Third place: Kia Sorento
The Sorento looks outdated against the latest seven-seat SUVs like the Skoda and Land Rover. High CO2 emissions alone put it out of contention, but it also doesn’t help that it’s so costly to buy. It’s big and practical, although you don’t get as much kit and quality isn’t as impressive. A sub-standard infotainment system is the final straw and sees the Sorento take third place.

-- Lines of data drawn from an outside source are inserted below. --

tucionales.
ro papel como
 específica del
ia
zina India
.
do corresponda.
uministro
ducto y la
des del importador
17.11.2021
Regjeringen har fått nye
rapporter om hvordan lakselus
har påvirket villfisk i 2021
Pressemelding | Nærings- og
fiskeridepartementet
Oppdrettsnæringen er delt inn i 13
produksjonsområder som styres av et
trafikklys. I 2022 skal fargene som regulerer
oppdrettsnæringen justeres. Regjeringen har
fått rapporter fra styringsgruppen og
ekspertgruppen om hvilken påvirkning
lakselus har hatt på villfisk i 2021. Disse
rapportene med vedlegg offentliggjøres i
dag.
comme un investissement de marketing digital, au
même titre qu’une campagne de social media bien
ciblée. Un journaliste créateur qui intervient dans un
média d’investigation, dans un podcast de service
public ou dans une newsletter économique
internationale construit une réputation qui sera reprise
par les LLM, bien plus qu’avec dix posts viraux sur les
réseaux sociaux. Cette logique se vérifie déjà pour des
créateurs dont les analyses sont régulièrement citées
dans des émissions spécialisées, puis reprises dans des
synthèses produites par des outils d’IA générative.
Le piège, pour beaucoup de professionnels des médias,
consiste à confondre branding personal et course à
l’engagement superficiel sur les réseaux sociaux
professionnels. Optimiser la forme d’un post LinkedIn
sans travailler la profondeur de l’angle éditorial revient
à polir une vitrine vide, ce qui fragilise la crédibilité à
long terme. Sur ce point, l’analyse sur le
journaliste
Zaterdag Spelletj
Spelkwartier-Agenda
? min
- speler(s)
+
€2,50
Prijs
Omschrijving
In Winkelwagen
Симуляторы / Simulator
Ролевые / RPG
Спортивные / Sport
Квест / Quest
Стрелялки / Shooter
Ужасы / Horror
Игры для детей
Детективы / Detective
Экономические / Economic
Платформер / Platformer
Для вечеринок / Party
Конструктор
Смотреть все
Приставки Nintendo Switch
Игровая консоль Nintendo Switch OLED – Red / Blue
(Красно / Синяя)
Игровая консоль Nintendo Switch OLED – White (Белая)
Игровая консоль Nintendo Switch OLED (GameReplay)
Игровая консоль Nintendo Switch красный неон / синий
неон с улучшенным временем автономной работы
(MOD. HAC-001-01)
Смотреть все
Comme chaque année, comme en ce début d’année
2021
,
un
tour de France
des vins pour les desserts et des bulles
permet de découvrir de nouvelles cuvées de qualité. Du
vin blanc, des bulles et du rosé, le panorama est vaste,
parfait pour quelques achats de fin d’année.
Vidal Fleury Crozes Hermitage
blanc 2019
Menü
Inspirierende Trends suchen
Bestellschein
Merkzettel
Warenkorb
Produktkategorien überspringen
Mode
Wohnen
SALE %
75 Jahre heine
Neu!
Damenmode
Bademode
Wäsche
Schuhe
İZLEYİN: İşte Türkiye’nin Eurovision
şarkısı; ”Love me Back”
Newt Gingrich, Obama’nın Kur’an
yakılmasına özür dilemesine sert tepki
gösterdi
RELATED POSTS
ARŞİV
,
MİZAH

|Skoda Kodiaq Edition 2.0 TDI 190 DSG 4x4||Land Rover Discovery Sport 2.0 TD4 Auto SE Tech (5+2)||Kia Sorento KX-3 auto|
|On the road price/total as tested||£34,895/£34,895||£36,350/£36,350||£37,550/£37,550|
|Residual value (after 3yrs/36,000)||£12,576/36.0%||£18,349/50.5%||£17,326/46.1%|
|Annual tax liability std/higher rate||£2,079/£4,159||£1,953/£3,906||£2,529/£5,059|
|Annual fuel cost (12k/20k miles)||£1,618/£2,696||£1,827/£3,045||£1,786/£2,977|
|Ins. group/quote/road tax band/cost||N/A/£990/G/£185||28/£976/E/£130||26/£1,163/H/£210|
|Servicing costs||£279 (2 services)||£499 (5yrs/50,000)||£349 (3 services)|
|Engine||4cyl in-line/1,968cc||4cyl in-line/1,999cc||4cyl in-line/2,199cc|
|Peak power/revs||187/3,500 bhp/rpm||178/4,000 bhp/rpm||197/3,800 bhp/rpm|
|Peak torque/revs||400/1,750 Nm/rpm||430/1,750 Nm/rpm||441/1,750 Nm/rpm|
|Transmission||7-spd DSG/4wd||9-spd auto/4wd||6-spd auto/4wd|
|Fuel tank capacity/spare wheel||60 litres/repair kit||54 litres/repair kit||71 litres/repair kit|
|Boot capacity (7/5/2 seats)||270/560-765/2,005 l||N/A/981/1,698 litres||142/605/1,622 litres|
|Turning circle/drag coefficient||11.6 metres/0.34Cd||11.6 metres/0.36Cd||11.1 metres/N/A|
|Basic warranty (miles)/recovery||3yrs (60,000)/3yrs||3yrs (unltd)/3yrs||7yrs (100,000)/1yr|
|Service intervals/UK dealers||Variable/135||21,000 (2yrs)/130||20,0000 (1yr)/187|
|Driver Power manufacturer/dealer pos.||3rd/15th||22nd/25th||14th/9th|
|0-60/30-70mph||8.3/8.0 secs||10.0/10.3 secs||9.0/9.5 secs|
|30-50mph in 3rd/4th||3.2/6.4 secs||N/A/4.1 secs||3.7/5.0 secs|
|50-70mph in 5th/6th/7th/8th||6.4/9.2/16.4s/N/A||6.0/7.5/8.9/12.8s||7.5/9.7 secs|
|Top speed/rpm at 70mph||130mph/1,800rpm||117mph/1,500rpm||124mph/2,000rpm|
|Auto Express econ (mpg/mpl)/range||39.3/8.6/519 miles||34.8/7.7/413 miles||35.6/7.8/556 miles|
|Actual/claimed CO2/tax bracket||193/151g/km/30%||218/139g/km/27%||213/174g/km/34%|
|Auto box/stability/cruise ctrl/AEB*||Yes/yes/yes/yes||Yes/yes/yes/yes||Yes/yes/yes/no|
|Climate control/leather/heated seats||Yes/yes/yes||Yes/part-leather/yes||Yes/yes/yes|
|Met paint/xenon lights/keyless go||Yes/LED/yes||£625/£985/yes||£595/yes/yes|
Other options for similar money
New: Hyundai Santa Fe Premium 7 seat autoPrice: £34,995 Engine: 2.2-litre 4cyl, 197bhp
The updated Sante Fe uses the same 197bhp 2.2-litre diesel as the Sorento, so CO2 emissions are identical, at 174g/km. However, a fresher design means the sportier new Hyundai offers something a bit different to the Kia.
Used: Volvo XC90 D5 MomentumPrice: £37,500 Engine: 2.0-litre 4cyl, 221bhp
For a bit more than you’d spend on a Kodiaq, you could pick up a lightly used 2015 Volvo XC90 Momentum with around 25,000 miles. It offers all the Skoda’s space and efficiency with a lovely interior, and even more tech and performance.